_EXERCISE INSTRUCTIONS_
Where the records below reach the line containing "Deficit Hyperactivity Disorder;", start transcribing, and end with the line containing "A group for those with Autism;", exactly and with nothing else added.

_LISTED RECORDS_
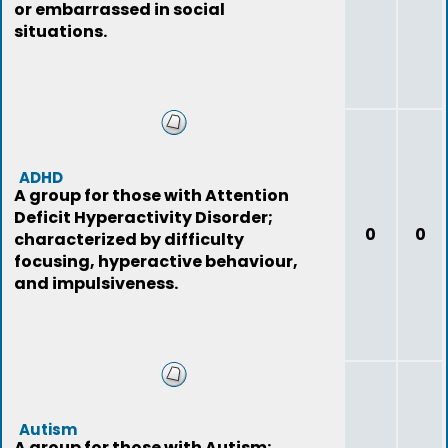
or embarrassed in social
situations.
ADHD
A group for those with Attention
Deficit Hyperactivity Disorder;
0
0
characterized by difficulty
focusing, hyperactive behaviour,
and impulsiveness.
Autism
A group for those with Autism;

==

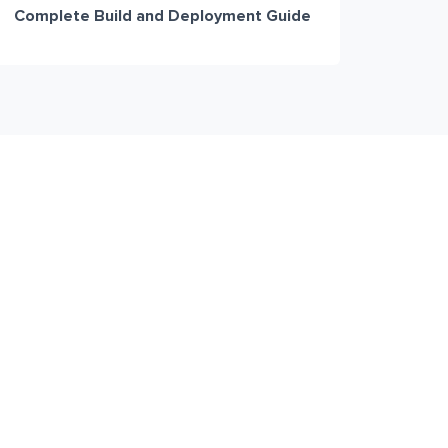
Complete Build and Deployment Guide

_SOLUTION FOR THIS EXERCISE_
Deficit Hyperactivity Disorder;
0
0
characterized by difficulty
focusing, hyperactive behaviour,
and impulsiveness.
Autism
A group for those with Autism;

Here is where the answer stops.